Guy was also suffering from clinical depression, seeing a psychiatrist, and was on anti-depressants at the time of his death. In the weeks proceeding, he’d become unusually jovial, as if wanting to make amends with people who had previously encountered his usually surly personality.
The threatening message on his voicemail was left by a woman claiming that his infiltration of an Indiana militia had been discovered and that he would die by “a flaming rope.” Police later traced the phone call not to Indiana, but to a pay phone outside Guy’s office building. They also believed that the threats were being read from a script, perhaps one that Izzi himself had written.
And most convincing of all was what the police found on the encrypted documents on the diskettes. Guy had been writing a long novel in which the hero infiltrates an Indiana militia, has his office broken into and is hanged by a rope outside the window. In the novel, however, the hero manages to climb back into the office and survive.
At this point, police began to believe that Eugene Izzi had crafted his own suicide as if it were his final pulp story.
Others have theorized that it was actually an accident. The coroner noticed deep bruises on Guy’s inner thighs that indicated that he’d be straddling the windowsill for quite some time. Could he have sat there, trying to summon the courage to jump? Or perhaps he was simply rehearsing the scene from his book and slipped?
The Murder Theory
While his family accepted the suicide theory, friends and fans have had their doubts over the years.

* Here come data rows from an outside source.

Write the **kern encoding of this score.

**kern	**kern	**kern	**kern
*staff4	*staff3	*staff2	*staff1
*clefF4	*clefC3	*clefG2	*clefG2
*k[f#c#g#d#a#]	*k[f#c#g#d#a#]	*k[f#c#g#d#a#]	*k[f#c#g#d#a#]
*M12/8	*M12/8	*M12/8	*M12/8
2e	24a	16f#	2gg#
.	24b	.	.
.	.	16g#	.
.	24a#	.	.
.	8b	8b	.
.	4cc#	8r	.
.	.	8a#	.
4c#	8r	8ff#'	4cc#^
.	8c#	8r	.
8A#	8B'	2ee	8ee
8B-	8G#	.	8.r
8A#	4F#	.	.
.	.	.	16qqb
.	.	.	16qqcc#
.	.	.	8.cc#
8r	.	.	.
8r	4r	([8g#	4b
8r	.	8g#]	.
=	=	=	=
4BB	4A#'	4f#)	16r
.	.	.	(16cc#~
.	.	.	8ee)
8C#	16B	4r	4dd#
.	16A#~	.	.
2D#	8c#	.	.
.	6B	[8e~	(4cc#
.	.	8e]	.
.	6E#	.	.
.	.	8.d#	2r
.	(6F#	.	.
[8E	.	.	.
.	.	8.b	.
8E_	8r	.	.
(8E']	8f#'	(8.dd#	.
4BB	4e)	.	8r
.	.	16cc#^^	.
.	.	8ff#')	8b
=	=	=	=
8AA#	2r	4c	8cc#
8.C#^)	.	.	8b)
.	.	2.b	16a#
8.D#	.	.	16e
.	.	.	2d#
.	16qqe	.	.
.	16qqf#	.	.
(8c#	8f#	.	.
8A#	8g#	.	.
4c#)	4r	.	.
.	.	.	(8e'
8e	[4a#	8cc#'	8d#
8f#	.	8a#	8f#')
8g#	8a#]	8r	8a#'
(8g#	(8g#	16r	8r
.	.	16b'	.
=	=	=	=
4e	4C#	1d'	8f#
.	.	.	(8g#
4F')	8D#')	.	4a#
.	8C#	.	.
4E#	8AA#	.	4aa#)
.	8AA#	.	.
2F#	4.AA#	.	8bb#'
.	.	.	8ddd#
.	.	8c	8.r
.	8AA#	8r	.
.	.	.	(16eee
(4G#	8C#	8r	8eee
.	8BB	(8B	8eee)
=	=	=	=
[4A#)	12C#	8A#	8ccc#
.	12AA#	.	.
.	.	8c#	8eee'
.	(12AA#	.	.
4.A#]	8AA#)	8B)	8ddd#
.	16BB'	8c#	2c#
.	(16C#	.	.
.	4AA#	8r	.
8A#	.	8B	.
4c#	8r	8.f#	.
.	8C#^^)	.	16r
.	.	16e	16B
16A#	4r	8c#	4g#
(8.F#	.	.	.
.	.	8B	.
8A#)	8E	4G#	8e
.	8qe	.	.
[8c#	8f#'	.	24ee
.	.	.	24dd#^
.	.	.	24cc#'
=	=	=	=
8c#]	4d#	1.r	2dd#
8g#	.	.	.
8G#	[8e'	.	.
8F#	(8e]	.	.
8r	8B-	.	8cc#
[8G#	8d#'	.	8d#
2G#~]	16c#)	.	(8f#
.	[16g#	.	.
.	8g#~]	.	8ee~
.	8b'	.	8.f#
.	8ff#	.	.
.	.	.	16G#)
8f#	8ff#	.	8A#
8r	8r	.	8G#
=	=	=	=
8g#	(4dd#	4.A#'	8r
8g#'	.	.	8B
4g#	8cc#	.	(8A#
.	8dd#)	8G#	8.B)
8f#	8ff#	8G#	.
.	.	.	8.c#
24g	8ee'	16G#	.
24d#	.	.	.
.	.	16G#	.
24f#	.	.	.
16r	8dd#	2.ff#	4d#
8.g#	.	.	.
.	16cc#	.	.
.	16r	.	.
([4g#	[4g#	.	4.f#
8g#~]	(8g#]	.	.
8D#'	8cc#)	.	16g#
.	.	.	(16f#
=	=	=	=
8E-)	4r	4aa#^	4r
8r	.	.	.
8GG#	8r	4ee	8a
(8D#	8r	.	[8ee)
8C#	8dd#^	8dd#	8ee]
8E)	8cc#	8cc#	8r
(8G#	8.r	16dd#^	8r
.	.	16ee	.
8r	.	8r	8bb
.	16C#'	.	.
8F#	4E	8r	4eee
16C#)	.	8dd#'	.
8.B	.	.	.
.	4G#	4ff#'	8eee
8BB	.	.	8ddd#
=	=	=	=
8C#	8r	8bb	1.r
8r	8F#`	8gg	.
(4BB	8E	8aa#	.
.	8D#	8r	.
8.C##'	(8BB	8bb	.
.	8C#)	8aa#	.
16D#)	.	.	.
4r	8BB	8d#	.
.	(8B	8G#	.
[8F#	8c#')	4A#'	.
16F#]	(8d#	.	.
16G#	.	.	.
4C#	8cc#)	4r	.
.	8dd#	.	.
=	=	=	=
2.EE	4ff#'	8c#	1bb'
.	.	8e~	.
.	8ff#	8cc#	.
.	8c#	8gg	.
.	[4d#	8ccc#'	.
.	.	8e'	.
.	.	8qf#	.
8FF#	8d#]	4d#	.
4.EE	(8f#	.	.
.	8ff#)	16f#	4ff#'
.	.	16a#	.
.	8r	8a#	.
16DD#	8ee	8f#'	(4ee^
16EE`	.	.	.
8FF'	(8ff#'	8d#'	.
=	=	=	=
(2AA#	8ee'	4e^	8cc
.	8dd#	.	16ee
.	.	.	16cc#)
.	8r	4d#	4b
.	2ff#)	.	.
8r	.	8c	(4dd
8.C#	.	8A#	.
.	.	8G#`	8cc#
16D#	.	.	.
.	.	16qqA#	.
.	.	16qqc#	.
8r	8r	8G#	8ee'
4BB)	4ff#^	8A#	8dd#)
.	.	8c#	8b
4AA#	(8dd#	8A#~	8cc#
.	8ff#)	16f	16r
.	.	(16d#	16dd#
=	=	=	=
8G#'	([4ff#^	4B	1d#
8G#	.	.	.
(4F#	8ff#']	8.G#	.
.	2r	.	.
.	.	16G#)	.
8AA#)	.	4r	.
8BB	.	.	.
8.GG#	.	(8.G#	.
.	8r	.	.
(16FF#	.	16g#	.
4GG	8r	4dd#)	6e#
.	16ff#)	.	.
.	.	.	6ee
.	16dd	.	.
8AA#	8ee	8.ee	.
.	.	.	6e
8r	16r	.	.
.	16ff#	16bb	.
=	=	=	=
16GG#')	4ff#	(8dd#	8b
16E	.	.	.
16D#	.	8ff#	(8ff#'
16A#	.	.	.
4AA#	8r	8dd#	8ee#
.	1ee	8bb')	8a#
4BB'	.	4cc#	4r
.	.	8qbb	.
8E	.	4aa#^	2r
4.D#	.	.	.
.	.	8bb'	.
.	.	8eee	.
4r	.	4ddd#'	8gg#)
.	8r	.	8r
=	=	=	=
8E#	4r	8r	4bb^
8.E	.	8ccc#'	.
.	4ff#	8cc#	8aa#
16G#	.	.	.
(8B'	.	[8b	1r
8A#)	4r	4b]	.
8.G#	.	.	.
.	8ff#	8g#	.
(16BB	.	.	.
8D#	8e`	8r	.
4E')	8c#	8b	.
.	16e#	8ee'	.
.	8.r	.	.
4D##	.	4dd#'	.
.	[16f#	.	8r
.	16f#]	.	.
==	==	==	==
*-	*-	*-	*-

Guy was known for going above and beyond to research his novels, and the idea of infiltrating a militia was something he absolutely would have done, according to those who knew him. Could he have done it and really been caught? But how could his murderers have known about the scene in his novel that so eerily echoed the scene of his death?
People also point to his overwhelming fear of heights as an inconsistency with the suicide theory. Wouldn’t a man who was scared of heights have chosen a less harrowing way of ending his life? Especially since he had a revolver in his possession?
Guy’s career was also on an uptick. He’d just received the advance copy of a novel, one of three, that he was writing for Avon Books. He was reportedly extremely excited about this new series he was writing, and some have said that it was the best work he’d ever done. Being so close to the recognition he so desired, why kill himself?
Guy was also displaying paranoia beyond what was usual for him. Always cautious and distrustful of strangers, he changed his phone number constantly. He had begun carrying a gun. He moved his wife and children from their home into a hotel the month before he died. Many believe he was afraid of something, but what exactly that was is still unknown.
So did Eugene Izzi craft his own death or was he murdered by persons unknown? While the bulk of the evidence seems to indicate suicide, we may never know for sure.
Sources
Schmich, Mary. “Author's Sad Irony: Death May Prove To Be His Best Story.” The Chicago Tribune (Chicago, Illinois). 15 December 1996.
Fountain, John W. “The End of His Rope.” The Washington Post (Washington, D.C.) 2 February 1997
Caputo, Philip. “Dangling Man.” Esquire. May 1997.